(Bounding box prediction data)
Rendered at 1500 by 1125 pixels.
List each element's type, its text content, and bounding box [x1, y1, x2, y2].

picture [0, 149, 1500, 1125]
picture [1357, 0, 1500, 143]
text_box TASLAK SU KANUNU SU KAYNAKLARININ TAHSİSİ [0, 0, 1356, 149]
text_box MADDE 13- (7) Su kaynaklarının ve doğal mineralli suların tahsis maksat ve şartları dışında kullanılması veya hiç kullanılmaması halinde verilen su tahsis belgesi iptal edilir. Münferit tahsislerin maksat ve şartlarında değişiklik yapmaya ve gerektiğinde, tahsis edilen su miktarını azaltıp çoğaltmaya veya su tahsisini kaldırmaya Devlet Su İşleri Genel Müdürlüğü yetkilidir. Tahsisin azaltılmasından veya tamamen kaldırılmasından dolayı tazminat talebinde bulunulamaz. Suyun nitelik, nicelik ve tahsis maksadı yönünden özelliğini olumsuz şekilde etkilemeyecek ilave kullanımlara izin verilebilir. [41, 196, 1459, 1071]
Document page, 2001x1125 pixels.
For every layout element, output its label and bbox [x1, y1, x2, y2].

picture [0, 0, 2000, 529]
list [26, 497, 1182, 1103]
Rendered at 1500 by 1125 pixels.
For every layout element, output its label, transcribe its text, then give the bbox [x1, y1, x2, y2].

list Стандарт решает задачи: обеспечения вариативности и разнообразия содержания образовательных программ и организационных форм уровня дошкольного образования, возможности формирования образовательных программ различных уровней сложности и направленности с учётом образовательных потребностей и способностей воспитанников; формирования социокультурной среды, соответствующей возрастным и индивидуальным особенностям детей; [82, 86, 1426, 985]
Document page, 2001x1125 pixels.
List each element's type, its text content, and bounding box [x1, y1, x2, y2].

Goal of the exercise:
Full transcription, please: every entry, exactly as written.

Exercise solution:
Rendered at 1500 by 1125 pixels.
List each element's type, its text content, and bounding box [x1, y1, x2, y2].

picture [0, 149, 1500, 1125]
picture [1357, 0, 1500, 143]
text_box TASLAK SU KANUNU SU KAYNAKLARININ TAHSİSİ [0, 0, 1356, 149]
text_box MADDE 13- (7) Su kaynaklarının ve doğal mineralli suların tahsis maksat ve şartları dışında kullanılması veya hiç kullanılmaması halinde verilen su tahsis belgesi iptal edilir. Münferit tahsislerin maksat ve şartlarında değişiklik yapmaya ve gerektiğinde, tahsis edilen su miktarını azaltıp çoğaltmaya veya su tahsisini kaldırmaya Devlet Su İşleri Genel Müdürlüğü yetkilidir. Tahsisin azaltılmasından veya tamamen kaldırılmasından dolayı tazminat talebinde bulunulamaz. Suyun nitelik, nicelik ve tahsis maksadı yönünden özelliğini olumsuz şekilde etkilemeyecek ilave kullanımlara izin verilebilir. [41, 196, 1459, 1071]
Document page, 2001x1125 pixels.
For every layout element, output its label and bbox [x1, y1, x2, y2].

picture [0, 0, 2000, 529]
list [26, 497, 1182, 1103]
Rendered at 1500 by 1125 pixels.
For every layout element, output its label, transcribe its text, then give the bbox [x1, y1, x2, y2].

list Стандарт решает задачи: обеспечения вариативности и разнообразия содержания образовательных программ и организационных форм уровня дошкольного образования, возможности формирования образовательных программ различных уровней сложности и направленности с учётом образовательных потребностей и способностей воспитанников; формирования социокультурной среды, соответствующей возрастным и индивидуальным особенностям детей; [82, 86, 1426, 985]
Document page, 2001x1125 pixels.
List each element's type, its text content, and bounding box [x1, y1, x2, y2].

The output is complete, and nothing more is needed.